■ What the exercise asks
Leave every entry as it is and write the data out in full.

■ Data supplied

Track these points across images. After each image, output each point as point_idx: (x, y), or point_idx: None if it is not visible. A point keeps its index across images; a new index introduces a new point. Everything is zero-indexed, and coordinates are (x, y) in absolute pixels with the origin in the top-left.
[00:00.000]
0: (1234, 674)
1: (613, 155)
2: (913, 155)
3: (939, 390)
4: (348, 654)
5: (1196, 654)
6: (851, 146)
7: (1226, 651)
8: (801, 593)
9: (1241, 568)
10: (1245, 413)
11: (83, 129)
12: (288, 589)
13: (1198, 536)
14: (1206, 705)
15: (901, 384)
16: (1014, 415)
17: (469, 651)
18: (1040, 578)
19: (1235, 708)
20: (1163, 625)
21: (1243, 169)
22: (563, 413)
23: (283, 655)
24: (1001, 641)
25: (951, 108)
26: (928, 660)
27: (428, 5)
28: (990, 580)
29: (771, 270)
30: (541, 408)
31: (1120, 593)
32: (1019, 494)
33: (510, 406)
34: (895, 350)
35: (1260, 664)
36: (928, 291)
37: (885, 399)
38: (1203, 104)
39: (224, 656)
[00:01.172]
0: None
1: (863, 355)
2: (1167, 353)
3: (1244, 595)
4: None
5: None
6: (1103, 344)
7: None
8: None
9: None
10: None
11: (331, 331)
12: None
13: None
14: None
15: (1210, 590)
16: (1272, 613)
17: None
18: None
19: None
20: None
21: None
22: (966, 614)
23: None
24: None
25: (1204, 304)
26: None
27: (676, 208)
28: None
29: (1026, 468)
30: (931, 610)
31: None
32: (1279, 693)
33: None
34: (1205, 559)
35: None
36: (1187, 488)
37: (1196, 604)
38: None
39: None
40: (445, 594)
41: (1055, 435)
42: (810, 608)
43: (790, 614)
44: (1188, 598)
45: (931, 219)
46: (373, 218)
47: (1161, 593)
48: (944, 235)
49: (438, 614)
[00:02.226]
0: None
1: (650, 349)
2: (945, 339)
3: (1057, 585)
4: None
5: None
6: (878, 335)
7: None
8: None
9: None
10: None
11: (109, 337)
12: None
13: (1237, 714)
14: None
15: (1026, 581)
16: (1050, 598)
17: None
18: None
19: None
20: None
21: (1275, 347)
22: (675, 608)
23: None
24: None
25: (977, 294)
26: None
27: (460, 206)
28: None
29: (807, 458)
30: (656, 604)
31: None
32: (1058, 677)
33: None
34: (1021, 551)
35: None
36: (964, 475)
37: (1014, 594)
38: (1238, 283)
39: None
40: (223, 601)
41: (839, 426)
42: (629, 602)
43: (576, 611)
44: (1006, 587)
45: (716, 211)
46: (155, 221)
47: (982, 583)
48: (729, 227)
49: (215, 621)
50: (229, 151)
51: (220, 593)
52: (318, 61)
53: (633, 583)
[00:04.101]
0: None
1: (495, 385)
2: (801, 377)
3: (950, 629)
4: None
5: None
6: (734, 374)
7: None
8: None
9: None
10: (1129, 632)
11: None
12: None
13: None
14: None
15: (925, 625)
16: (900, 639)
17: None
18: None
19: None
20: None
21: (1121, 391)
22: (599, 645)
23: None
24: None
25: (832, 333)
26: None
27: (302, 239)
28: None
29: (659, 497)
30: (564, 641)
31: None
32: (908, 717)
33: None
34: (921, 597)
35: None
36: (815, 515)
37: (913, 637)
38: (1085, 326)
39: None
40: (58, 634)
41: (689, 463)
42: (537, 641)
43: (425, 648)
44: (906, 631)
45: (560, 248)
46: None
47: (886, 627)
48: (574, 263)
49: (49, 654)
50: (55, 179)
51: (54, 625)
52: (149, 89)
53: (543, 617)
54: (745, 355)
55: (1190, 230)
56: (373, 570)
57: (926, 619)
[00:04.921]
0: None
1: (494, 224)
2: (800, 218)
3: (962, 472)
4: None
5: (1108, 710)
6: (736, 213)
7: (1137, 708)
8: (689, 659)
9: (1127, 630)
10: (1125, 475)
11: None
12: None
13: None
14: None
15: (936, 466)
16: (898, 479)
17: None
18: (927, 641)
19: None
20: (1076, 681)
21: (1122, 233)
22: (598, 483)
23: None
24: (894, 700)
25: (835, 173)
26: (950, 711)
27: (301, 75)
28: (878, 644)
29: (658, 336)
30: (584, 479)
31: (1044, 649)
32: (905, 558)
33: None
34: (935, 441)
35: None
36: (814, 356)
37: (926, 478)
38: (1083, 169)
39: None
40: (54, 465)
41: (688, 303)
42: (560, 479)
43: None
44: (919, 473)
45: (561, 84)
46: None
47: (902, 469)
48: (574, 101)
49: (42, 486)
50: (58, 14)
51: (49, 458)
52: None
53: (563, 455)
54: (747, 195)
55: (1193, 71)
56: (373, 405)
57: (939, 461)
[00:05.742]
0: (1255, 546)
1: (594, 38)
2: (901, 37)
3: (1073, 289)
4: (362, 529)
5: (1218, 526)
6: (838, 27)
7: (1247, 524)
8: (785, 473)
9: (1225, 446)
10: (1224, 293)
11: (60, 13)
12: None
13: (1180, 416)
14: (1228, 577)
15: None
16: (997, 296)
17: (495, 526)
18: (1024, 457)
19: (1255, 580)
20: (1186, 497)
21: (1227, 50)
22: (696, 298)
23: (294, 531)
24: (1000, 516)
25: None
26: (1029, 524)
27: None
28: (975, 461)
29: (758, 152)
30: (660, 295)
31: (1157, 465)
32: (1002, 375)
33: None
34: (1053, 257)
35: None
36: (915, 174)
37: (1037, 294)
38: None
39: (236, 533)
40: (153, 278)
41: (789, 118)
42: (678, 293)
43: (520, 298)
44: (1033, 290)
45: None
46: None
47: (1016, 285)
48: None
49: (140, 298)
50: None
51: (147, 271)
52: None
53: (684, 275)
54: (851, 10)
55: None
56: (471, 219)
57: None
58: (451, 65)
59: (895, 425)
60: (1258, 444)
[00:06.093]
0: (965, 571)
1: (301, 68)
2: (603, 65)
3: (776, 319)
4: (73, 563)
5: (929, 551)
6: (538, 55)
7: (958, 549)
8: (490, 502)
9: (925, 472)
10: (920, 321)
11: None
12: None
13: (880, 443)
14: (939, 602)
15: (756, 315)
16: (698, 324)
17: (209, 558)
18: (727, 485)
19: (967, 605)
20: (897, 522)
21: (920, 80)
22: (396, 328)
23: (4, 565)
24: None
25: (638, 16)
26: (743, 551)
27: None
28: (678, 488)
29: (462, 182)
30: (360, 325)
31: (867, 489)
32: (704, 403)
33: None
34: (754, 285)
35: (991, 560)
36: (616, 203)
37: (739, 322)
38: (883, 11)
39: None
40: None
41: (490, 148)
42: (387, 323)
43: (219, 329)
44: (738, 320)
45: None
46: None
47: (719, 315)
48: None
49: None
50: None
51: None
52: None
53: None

■ Task output
Track these points across images. After each image, output each point as point_idx: (x, y), or point_idx: None if it is not visible. A point keeps its index across images; a new index introduces a new point. Everything is zero-indexed, and coordinates are (x, y) in absolute pixels with the origin in the top-left.
[00:00.000]
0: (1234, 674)
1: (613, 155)
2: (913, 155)
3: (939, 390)
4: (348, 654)
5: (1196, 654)
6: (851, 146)
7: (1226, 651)
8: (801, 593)
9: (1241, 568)
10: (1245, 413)
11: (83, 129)
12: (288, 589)
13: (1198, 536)
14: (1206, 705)
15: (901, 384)
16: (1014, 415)
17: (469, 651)
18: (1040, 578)
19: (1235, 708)
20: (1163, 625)
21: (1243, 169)
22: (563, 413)
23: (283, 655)
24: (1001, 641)
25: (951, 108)
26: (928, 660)
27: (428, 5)
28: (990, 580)
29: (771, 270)
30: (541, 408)
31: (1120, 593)
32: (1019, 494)
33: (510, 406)
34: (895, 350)
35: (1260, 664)
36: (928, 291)
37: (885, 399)
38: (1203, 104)
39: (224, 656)
[00:01.172]
0: None
1: (863, 355)
2: (1167, 353)
3: (1244, 595)
4: None
5: None
6: (1103, 344)
7: None
8: None
9: None
10: None
11: (331, 331)
12: None
13: None
14: None
15: (1210, 590)
16: (1272, 613)
17: None
18: None
19: None
20: None
21: None
22: (966, 614)
23: None
24: None
25: (1204, 304)
26: None
27: (676, 208)
28: None
29: (1026, 468)
30: (931, 610)
31: None
32: (1279, 693)
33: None
34: (1205, 559)
35: None
36: (1187, 488)
37: (1196, 604)
38: None
39: None
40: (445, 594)
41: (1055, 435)
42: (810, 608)
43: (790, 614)
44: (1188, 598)
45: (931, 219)
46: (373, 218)
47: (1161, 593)
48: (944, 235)
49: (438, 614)
[00:02.226]
0: None
1: (650, 349)
2: (945, 339)
3: (1057, 585)
4: None
5: None
6: (878, 335)
7: None
8: None
9: None
10: None
11: (109, 337)
12: None
13: (1237, 714)
14: None
15: (1026, 581)
16: (1050, 598)
17: None
18: None
19: None
20: None
21: (1275, 347)
22: (675, 608)
23: None
24: None
25: (977, 294)
26: None
27: (460, 206)
28: None
29: (807, 458)
30: (656, 604)
31: None
32: (1058, 677)
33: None
34: (1021, 551)
35: None
36: (964, 475)
37: (1014, 594)
38: (1238, 283)
39: None
40: (223, 601)
41: (839, 426)
42: (629, 602)
43: (576, 611)
44: (1006, 587)
45: (716, 211)
46: (155, 221)
47: (982, 583)
48: (729, 227)
49: (215, 621)
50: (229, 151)
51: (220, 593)
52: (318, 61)
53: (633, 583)
[00:04.101]
0: None
1: (495, 385)
2: (801, 377)
3: (950, 629)
4: None
5: None
6: (734, 374)
7: None
8: None
9: None
10: (1129, 632)
11: None
12: None
13: None
14: None
15: (925, 625)
16: (900, 639)
17: None
18: None
19: None
20: None
21: (1121, 391)
22: (599, 645)
23: None
24: None
25: (832, 333)
26: None
27: (302, 239)
28: None
29: (659, 497)
30: (564, 641)
31: None
32: (908, 717)
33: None
34: (921, 597)
35: None
36: (815, 515)
37: (913, 637)
38: (1085, 326)
39: None
40: (58, 634)
41: (689, 463)
42: (537, 641)
43: (425, 648)
44: (906, 631)
45: (560, 248)
46: None
47: (886, 627)
48: (574, 263)
49: (49, 654)
50: (55, 179)
51: (54, 625)
52: (149, 89)
53: (543, 617)
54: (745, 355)
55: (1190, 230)
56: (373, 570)
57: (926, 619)
[00:04.921]
0: None
1: (494, 224)
2: (800, 218)
3: (962, 472)
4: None
5: (1108, 710)
6: (736, 213)
7: (1137, 708)
8: (689, 659)
9: (1127, 630)
10: (1125, 475)
11: None
12: None
13: None
14: None
15: (936, 466)
16: (898, 479)
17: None
18: (927, 641)
19: None
20: (1076, 681)
21: (1122, 233)
22: (598, 483)
23: None
24: (894, 700)
25: (835, 173)
26: (950, 711)
27: (301, 75)
28: (878, 644)
29: (658, 336)
30: (584, 479)
31: (1044, 649)
32: (905, 558)
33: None
34: (935, 441)
35: None
36: (814, 356)
37: (926, 478)
38: (1083, 169)
39: None
40: (54, 465)
41: (688, 303)
42: (560, 479)
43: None
44: (919, 473)
45: (561, 84)
46: None
47: (902, 469)
48: (574, 101)
49: (42, 486)
50: (58, 14)
51: (49, 458)
52: None
53: (563, 455)
54: (747, 195)
55: (1193, 71)
56: (373, 405)
57: (939, 461)
[00:05.742]
0: (1255, 546)
1: (594, 38)
2: (901, 37)
3: (1073, 289)
4: (362, 529)
5: (1218, 526)
6: (838, 27)
7: (1247, 524)
8: (785, 473)
9: (1225, 446)
10: (1224, 293)
11: (60, 13)
12: None
13: (1180, 416)
14: (1228, 577)
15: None
16: (997, 296)
17: (495, 526)
18: (1024, 457)
19: (1255, 580)
20: (1186, 497)
21: (1227, 50)
22: (696, 298)
23: (294, 531)
24: (1000, 516)
25: None
26: (1029, 524)
27: None
28: (975, 461)
29: (758, 152)
30: (660, 295)
31: (1157, 465)
32: (1002, 375)
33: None
34: (1053, 257)
35: None
36: (915, 174)
37: (1037, 294)
38: None
39: (236, 533)
40: (153, 278)
41: (789, 118)
42: (678, 293)
43: (520, 298)
44: (1033, 290)
45: None
46: None
47: (1016, 285)
48: None
49: (140, 298)
50: None
51: (147, 271)
52: None
53: (684, 275)
54: (851, 10)
55: None
56: (471, 219)
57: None
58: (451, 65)
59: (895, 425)
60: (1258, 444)
[00:06.093]
0: (965, 571)
1: (301, 68)
2: (603, 65)
3: (776, 319)
4: (73, 563)
5: (929, 551)
6: (538, 55)
7: (958, 549)
8: (490, 502)
9: (925, 472)
10: (920, 321)
11: None
12: None
13: (880, 443)
14: (939, 602)
15: (756, 315)
16: (698, 324)
17: (209, 558)
18: (727, 485)
19: (967, 605)
20: (897, 522)
21: (920, 80)
22: (396, 328)
23: (4, 565)
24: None
25: (638, 16)
26: (743, 551)
27: None
28: (678, 488)
29: (462, 182)
30: (360, 325)
31: (867, 489)
32: (704, 403)
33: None
34: (754, 285)
35: (991, 560)
36: (616, 203)
37: (739, 322)
38: (883, 11)
39: None
40: None
41: (490, 148)
42: (387, 323)
43: (219, 329)
44: (738, 320)
45: None
46: None
47: (719, 315)
48: None
49: None
50: None
51: None
52: None
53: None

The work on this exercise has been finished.